Four Insights on Personal Growth

Dr. Romie Mushtaq speaking at Booth Women Connect Conference 2019Many business professionals push themselves to the limit. Working overtime, sacrificing sleep, and coping with chronic stress becomes their day-to-day. This not only takes a toll on mental and physical health, it inhibits their ability to achieve the success they’re after.

The 2019 Booth Women Connect Conference offered a session track devoted to personal growth, helping busy professionals find better balance in their lives and find more peace in the workplace and at home. In these sessions, experts covered a wide array of topics—from mindfulness to flexibility to intersectionality. Get the top takeaways below.

Stress Hinders Success

Dr. Romie Mushtaq, chief wellness officer at Evolution Hospital, said American work culture is pervaded by what she calls the stress-success cycle. “We think that to achieve success, we must stress, obsess, and worry,” she said. “When we achieve the goal, there’s this temporary euphoria, then we stress all over again.”

In the session “Brainshift: Uplevel Your Memory, Mood, and Your Leadership Performance,” Mushtaq discussed how damaging this cycle is to our health. “When we’ve got this heightened stress response, inflammation, cortisol, and adrenaline pump through the body,” she said. As a result, many people develop anxiety, depression, insomnia, stomach and chest pain, and/or difficulty breathing. Stress can also impair the memory and critical-thinking skills, which also inhibits job performance.

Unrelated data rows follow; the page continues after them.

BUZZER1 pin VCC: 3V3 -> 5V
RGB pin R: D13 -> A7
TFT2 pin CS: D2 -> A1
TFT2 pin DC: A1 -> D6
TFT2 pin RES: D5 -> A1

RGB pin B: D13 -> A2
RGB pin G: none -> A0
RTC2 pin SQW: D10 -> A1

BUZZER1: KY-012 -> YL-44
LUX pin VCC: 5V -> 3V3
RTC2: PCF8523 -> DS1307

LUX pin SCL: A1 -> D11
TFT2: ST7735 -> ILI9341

To break the stress-success cycle, Mushtaq recommends mindfulness and meditation, which she said trigger a relaxation response. “That same autonomic nervous system that was inflamed calms down,” Mushtaq said. “We open up areas of our brain that are needed to analyze and create without negativity and fear. We become more focused and more productive.”

Mindfulness Fosters Creativity

Jacqueline McCarty, owner of Om at Work and Living Yoga, did a deep dive into mindfulness and meditation during the session, “Harnessing the Power of Meditation Practice for Everyday Benefits.” She defined living mindfully as paying attention to the present moment without judgement. “Instead of being lost in what I’m doing next or what I did before, I’m here,” McCarty said. “You can do anything mindfully by putting your full attention on that thing.”

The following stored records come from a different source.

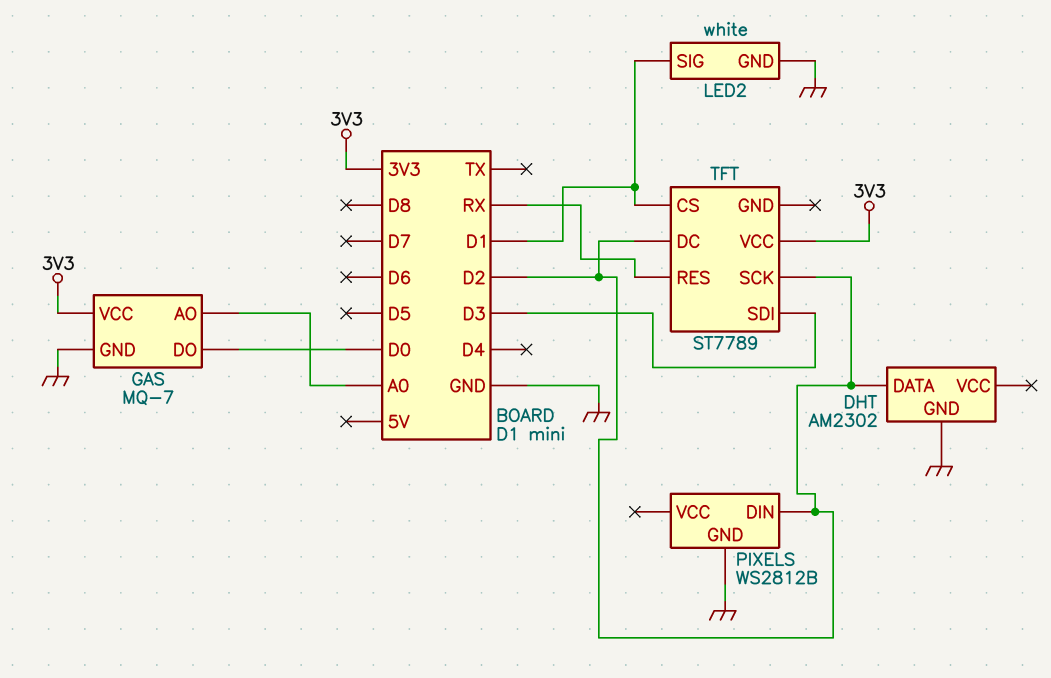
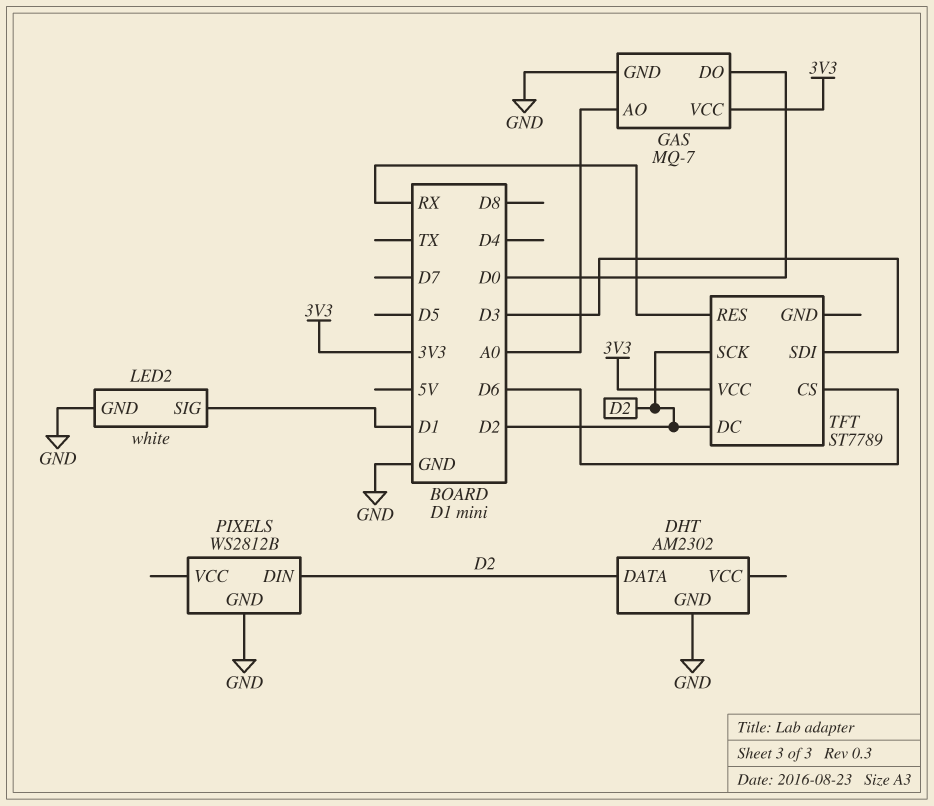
TFT pin CS: D1 -> D6

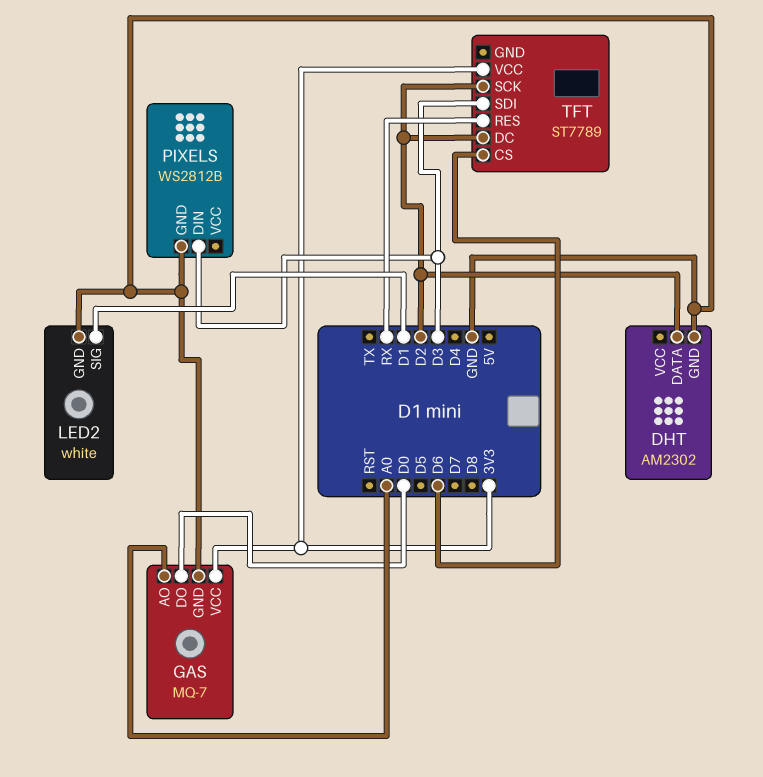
PIXELS pin DIN: D2 -> D3

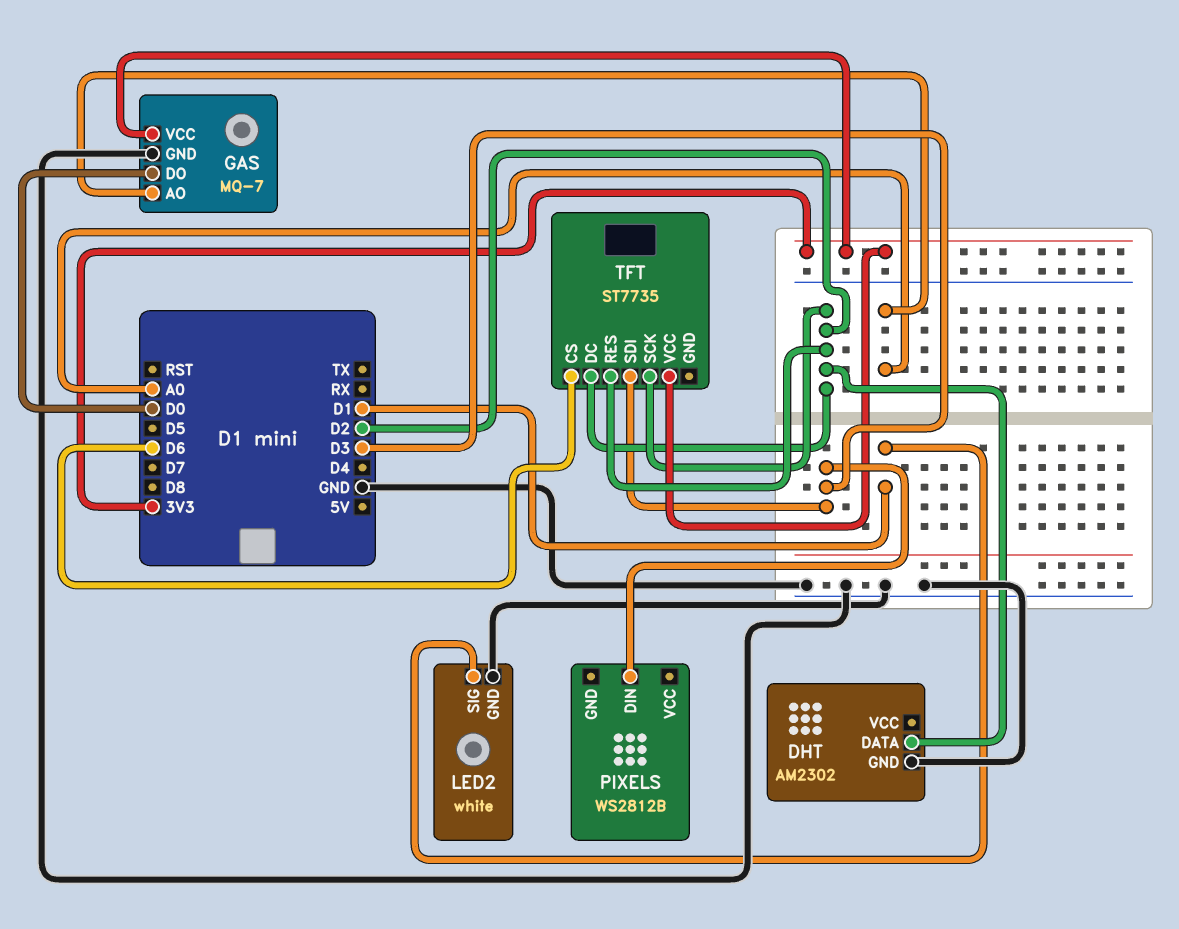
PIXELS pin GND: GND -> none
TFT: ST7789 -> ST7735
TFT pin RES: RX -> D2

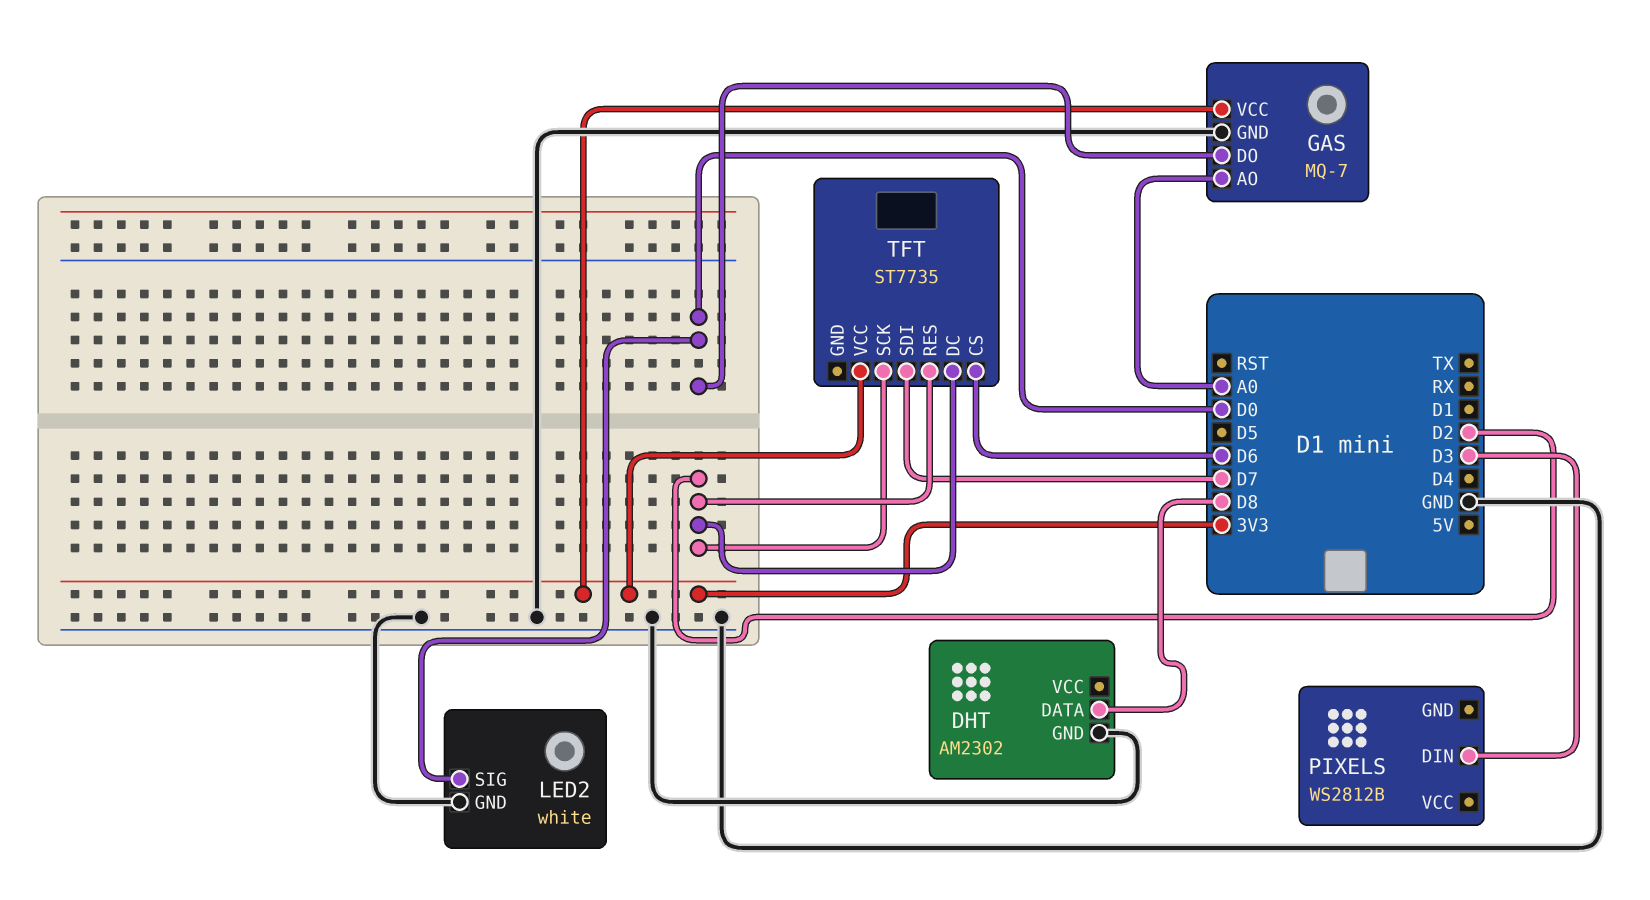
DHT pin DATA: D2 -> D8
LED2 pin SIG: D1 -> D0
TFT pin SDI: D3 -> D7

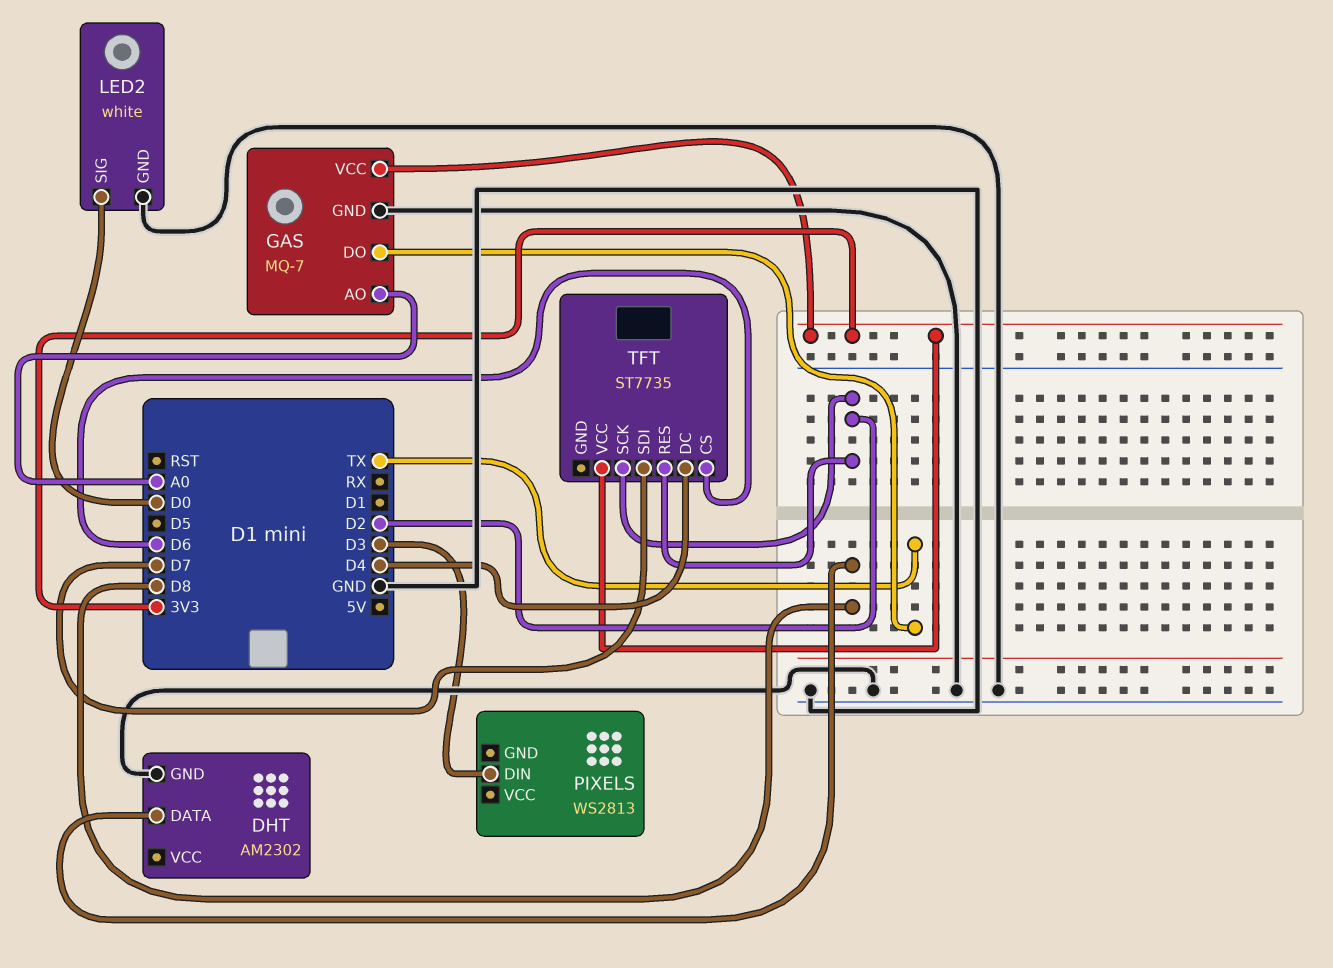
GAS pin DO: D0 -> TX
PIXELS: WS2812B -> WS2813
TFT pin DC: D2 -> D4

McCarty described meditation as a structured, seated exercise to practice focusing on one thing. “You’re not getting rid of your thoughts; you’re creating a different relationship them,” she said. “You can choose not to get entangled in them and to focus on something else.” McCarty recommended practicing five to seven minutes of meditation or one mindfulness activity daily. “When you live more mindfully, you activate your parasympathetic nervous system,” she said. “It produces oxytocin, which makes us more resilient and more content. The benefits are creativity, better listening, and more compassion for the self and others.”

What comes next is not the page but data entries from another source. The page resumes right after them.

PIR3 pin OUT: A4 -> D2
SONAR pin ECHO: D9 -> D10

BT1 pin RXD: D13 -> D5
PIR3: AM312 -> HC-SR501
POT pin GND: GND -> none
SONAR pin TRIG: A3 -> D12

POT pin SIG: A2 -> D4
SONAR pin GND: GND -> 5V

Flexibility Improves Productivity

In the session “The Future of Work,” an expert panel discussed how workplace inflexibility compromises our health. For example, some people, like caregivers or people with chronic illnesses, may even leave the workforce in order to better meet their needs. “We expect people to be chained to their desks from nine and five, but that doesn’t work for most people,” said Lindsay Dreyer, director of audience at Werk. “We all have things we need to attend to—everybody has doctor’s appointments.”

Dreyer and her fellow panelists argued that the workplace needs to move toward flexibility in order to retain employees and help them achieve their best. This could be the ability to work remotely, shifting schedules, or allowing people to leave for appointments. “Why do we need ping-pong tables at work or free beer on tap?” Dreyer asked. “The investment that needs to be made is not in the physical workplace, but in acquiring the data that’s going to inform how companies alleviate points of friction in the employee experience.”

Inclusivity Drives Growth

“None of us lives by one identity, even though we may get labeled as one,” said Trish Foster, senior director of the Gloria Cordes Larson Center for Women and Business at Bentley University. The failure to acknowledge intersectionality—the unique set of identities we each hold that interact with each other and impact our lived experience—can lead to discrimination. During the session “Intersectionality in the Workplace,” Foster discussed the importance of an inclusive, supportive work culture to employee recruitment, retention, and engagement.

Some of her strategies for creating an inclusive culture include:

  • Expand your perspective by diversifying your network.
  • Use inclusive language and behaviors, such as adding pronouns to your signature.
  • Ask for and share feedback about blind spots and how you can avoid them.
  • Have courageous conversations with a “focus on listening and learning to better understand the other person’s issue.”

Ultimately, Foster said, supporting intersectionality can build bridges by making us more sensitive to the dynamics that impact our coworkers and employees. This helps drive better outcomes and improves corporate performance.

—Melissa Brooks

Booth Women Connect Conference is organized by the University of Chicago Booth School of Business. The 2019 event brought together more than 1,400 professionals for an extraordinary day of bold ideas, spirited discussion, practical insights, and impactful networking.